### Exercise goal
An exact copy of the lines from the top of the data through the line with "image of benign" is what you should give, with no pictures in it.

### Data below
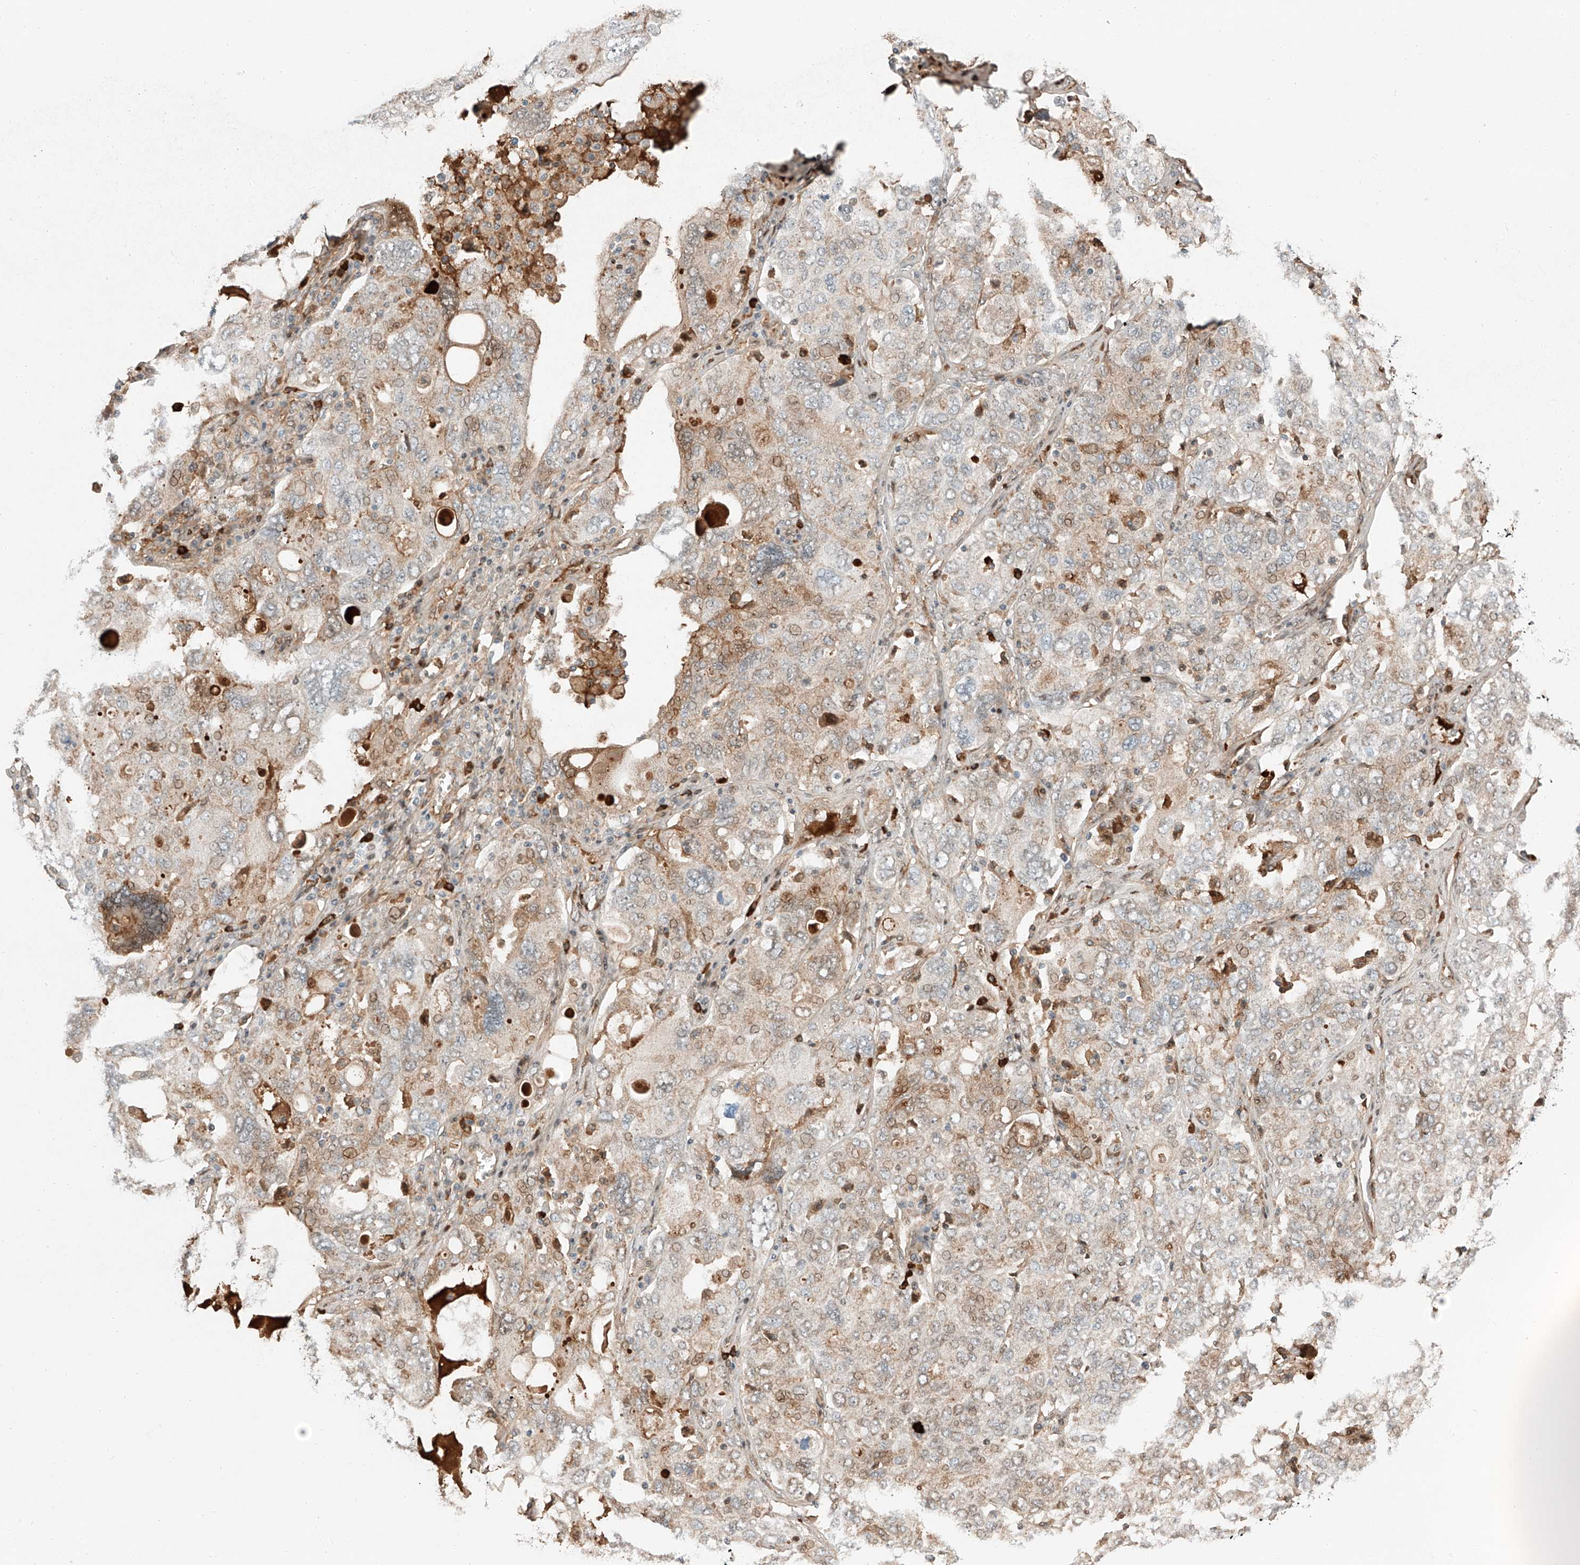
{"staining": {"intensity": "weak", "quantity": "<25%", "location": "nuclear"}, "tissue": "ovarian cancer", "cell_type": "Tumor cells", "image_type": "cancer", "snomed": [{"axis": "morphology", "description": "Carcinoma, endometroid"}, {"axis": "topography", "description": "Ovary"}], "caption": "Micrograph shows no protein expression in tumor cells of endometroid carcinoma (ovarian) tissue. (Brightfield microscopy of DAB (3,3'-diaminobenzidine) immunohistochemistry (IHC) at high magnification).", "gene": "CEP162", "patient": {"sex": "female", "age": 62}}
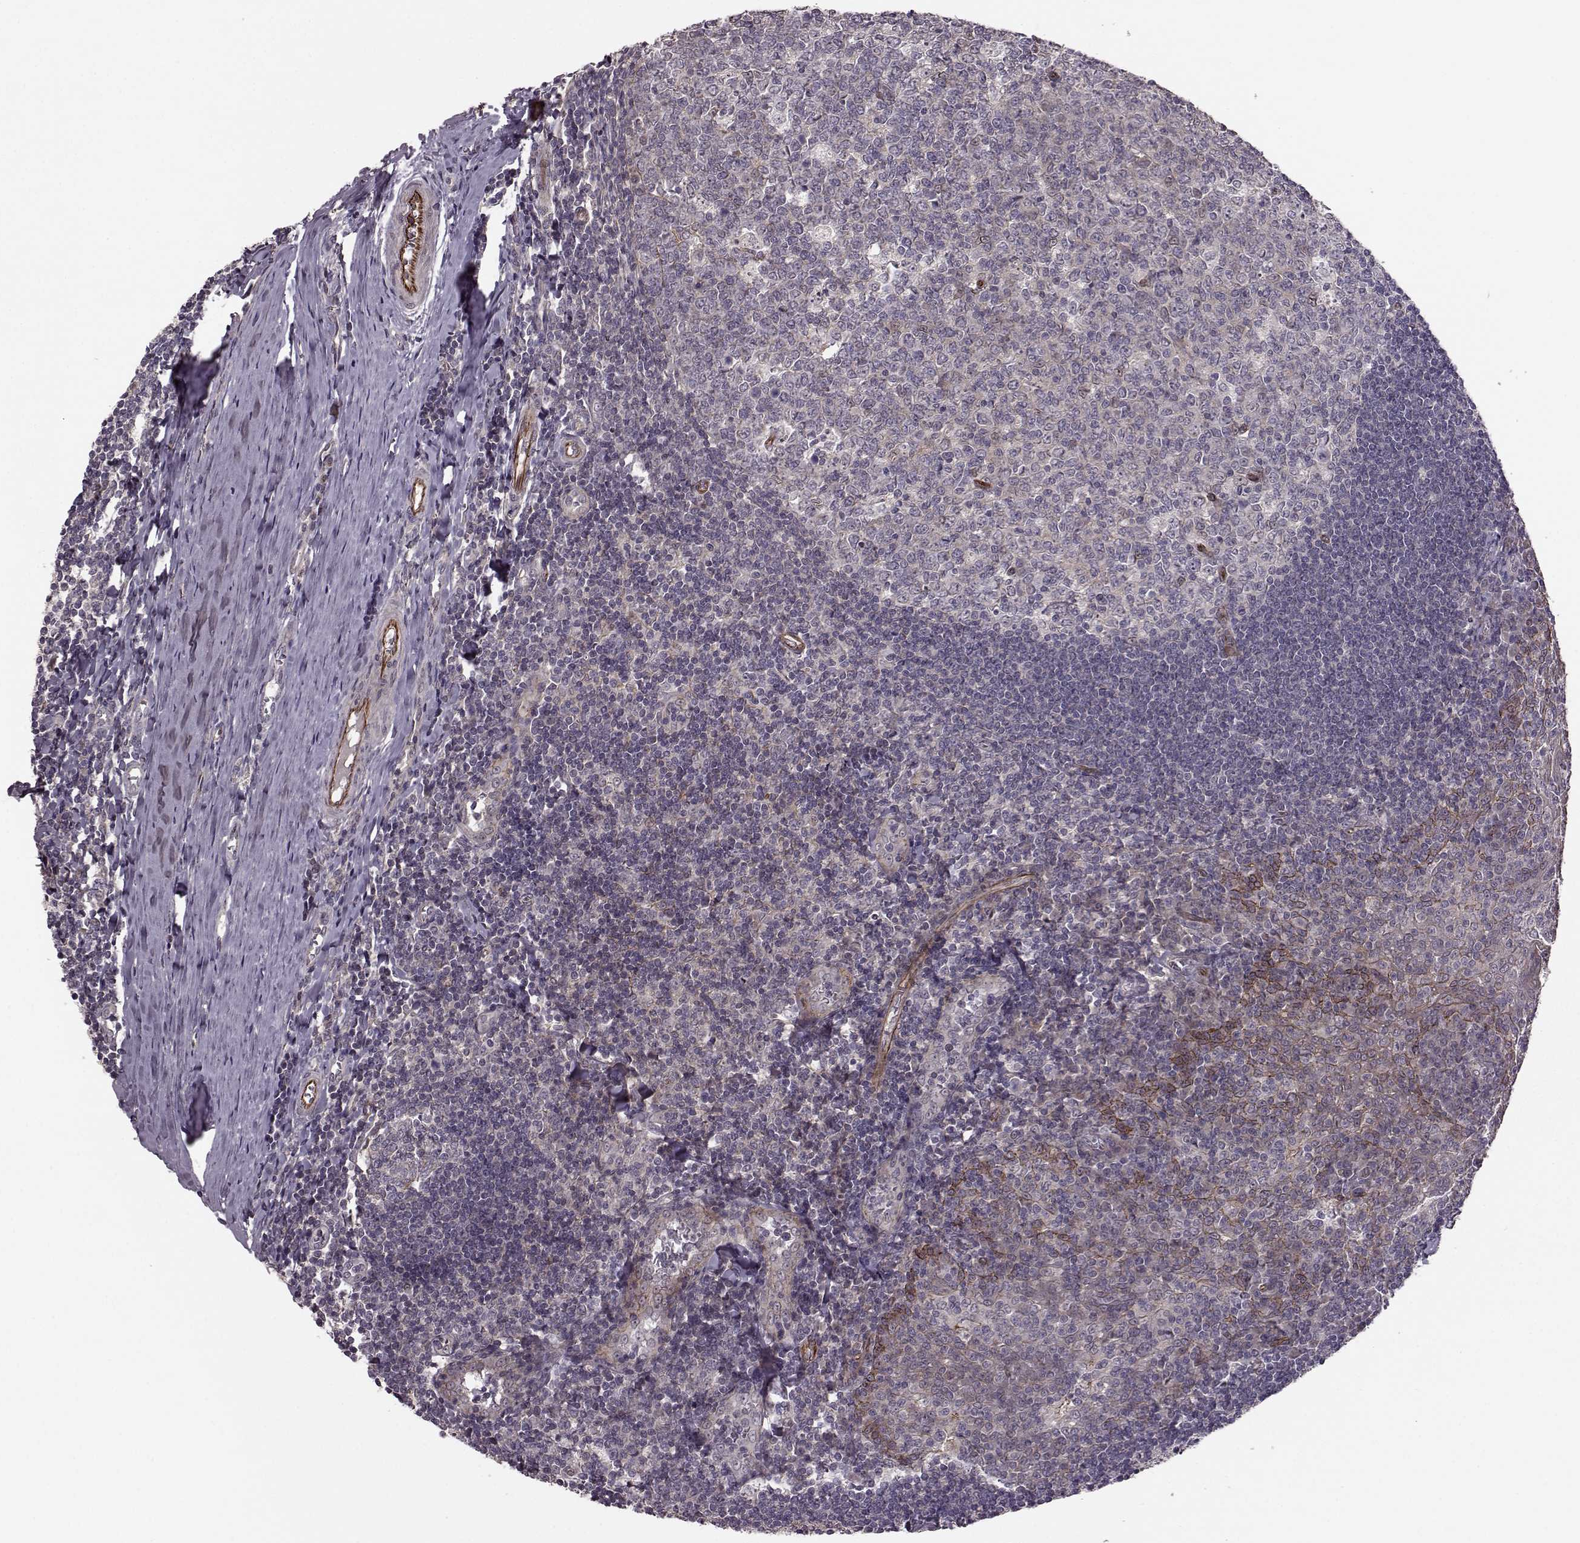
{"staining": {"intensity": "negative", "quantity": "none", "location": "none"}, "tissue": "tonsil", "cell_type": "Germinal center cells", "image_type": "normal", "snomed": [{"axis": "morphology", "description": "Normal tissue, NOS"}, {"axis": "topography", "description": "Tonsil"}], "caption": "Immunohistochemistry image of benign tonsil: human tonsil stained with DAB (3,3'-diaminobenzidine) exhibits no significant protein positivity in germinal center cells. (DAB immunohistochemistry, high magnification).", "gene": "SYNPO", "patient": {"sex": "female", "age": 12}}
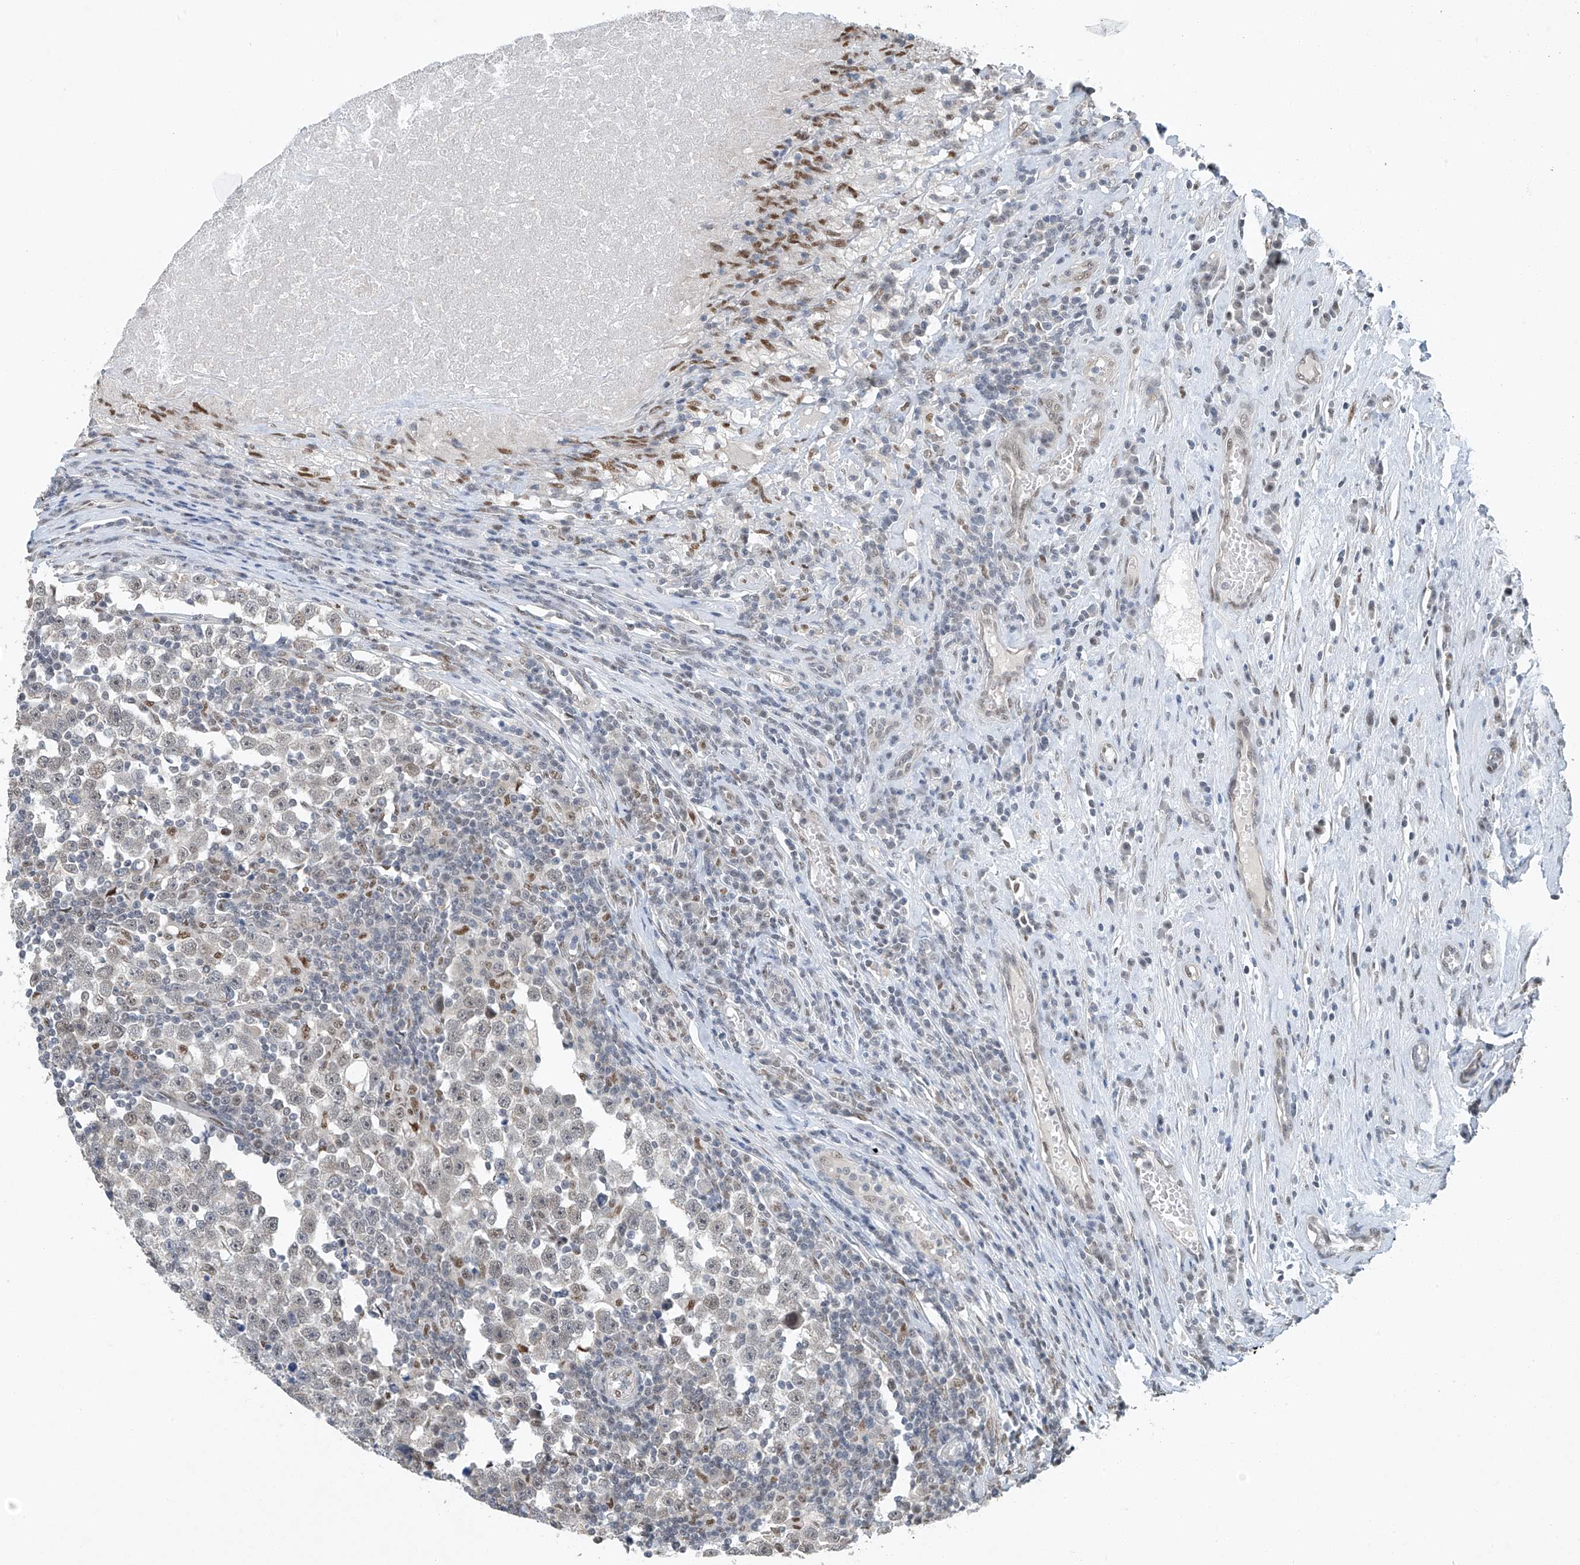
{"staining": {"intensity": "negative", "quantity": "none", "location": "none"}, "tissue": "testis cancer", "cell_type": "Tumor cells", "image_type": "cancer", "snomed": [{"axis": "morphology", "description": "Normal tissue, NOS"}, {"axis": "morphology", "description": "Seminoma, NOS"}, {"axis": "topography", "description": "Testis"}], "caption": "DAB immunohistochemical staining of testis seminoma reveals no significant staining in tumor cells. The staining is performed using DAB (3,3'-diaminobenzidine) brown chromogen with nuclei counter-stained in using hematoxylin.", "gene": "TAF8", "patient": {"sex": "male", "age": 43}}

### Answer to this task
{"staining": {"intensity": "weak", "quantity": "<25%", "location": "nuclear"}, "tissue": "ovarian cancer", "cell_type": "Tumor cells", "image_type": "cancer", "snomed": [{"axis": "morphology", "description": "Carcinoma, endometroid"}, {"axis": "topography", "description": "Ovary"}], "caption": "Micrograph shows no protein expression in tumor cells of endometroid carcinoma (ovarian) tissue. (Brightfield microscopy of DAB (3,3'-diaminobenzidine) immunohistochemistry (IHC) at high magnification).", "gene": "CEP162", "patient": {"sex": "female", "age": 62}}
{"staining": {"intensity": "negative", "quantity": "none", "location": "none"}, "tissue": "tonsil", "cell_type": "Germinal center cells", "image_type": "normal", "snomed": [{"axis": "morphology", "description": "Normal tissue, NOS"}, {"axis": "topography", "description": "Tonsil"}], "caption": "Immunohistochemistry image of benign tonsil: human tonsil stained with DAB (3,3'-diaminobenzidine) exhibits no significant protein positivity in germinal center cells. (DAB immunohistochemistry, high magnification).", "gene": "SYNPO", "patient": {"sex": "female", "age": 12}}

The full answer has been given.